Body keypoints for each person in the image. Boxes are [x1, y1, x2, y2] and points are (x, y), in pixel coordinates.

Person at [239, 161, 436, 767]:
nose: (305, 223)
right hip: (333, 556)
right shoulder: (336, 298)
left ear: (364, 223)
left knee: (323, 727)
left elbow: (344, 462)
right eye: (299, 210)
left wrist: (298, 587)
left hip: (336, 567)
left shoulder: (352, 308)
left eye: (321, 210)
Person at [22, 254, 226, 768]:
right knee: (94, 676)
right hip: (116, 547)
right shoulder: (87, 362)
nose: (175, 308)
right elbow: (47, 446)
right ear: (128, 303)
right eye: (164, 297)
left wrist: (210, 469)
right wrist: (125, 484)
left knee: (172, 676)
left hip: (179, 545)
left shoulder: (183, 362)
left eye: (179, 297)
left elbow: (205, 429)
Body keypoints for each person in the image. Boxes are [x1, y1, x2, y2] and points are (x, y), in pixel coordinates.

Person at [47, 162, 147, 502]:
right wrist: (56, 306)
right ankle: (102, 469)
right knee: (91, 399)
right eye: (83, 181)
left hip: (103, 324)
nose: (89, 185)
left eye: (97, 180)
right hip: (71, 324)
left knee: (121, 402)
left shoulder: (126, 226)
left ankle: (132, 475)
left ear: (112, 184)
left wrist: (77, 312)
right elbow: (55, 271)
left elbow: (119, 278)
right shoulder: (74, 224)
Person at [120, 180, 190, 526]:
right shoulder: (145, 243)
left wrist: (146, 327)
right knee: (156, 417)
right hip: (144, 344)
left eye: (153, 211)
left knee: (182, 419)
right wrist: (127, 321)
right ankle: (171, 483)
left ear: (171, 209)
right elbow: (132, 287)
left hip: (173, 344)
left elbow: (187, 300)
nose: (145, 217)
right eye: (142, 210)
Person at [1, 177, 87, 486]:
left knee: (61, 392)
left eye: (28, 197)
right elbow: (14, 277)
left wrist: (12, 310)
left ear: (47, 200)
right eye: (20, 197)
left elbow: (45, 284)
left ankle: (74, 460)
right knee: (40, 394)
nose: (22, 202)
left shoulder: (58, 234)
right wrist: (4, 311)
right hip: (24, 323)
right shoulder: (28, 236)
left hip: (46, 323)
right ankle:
★ ★ ★
For every line above that has "ankle" in it, copy the line.

### Completed exercise
right ankle: (102, 469)
left ankle: (132, 475)
right ankle: (171, 483)
left ankle: (74, 460)
right ankle:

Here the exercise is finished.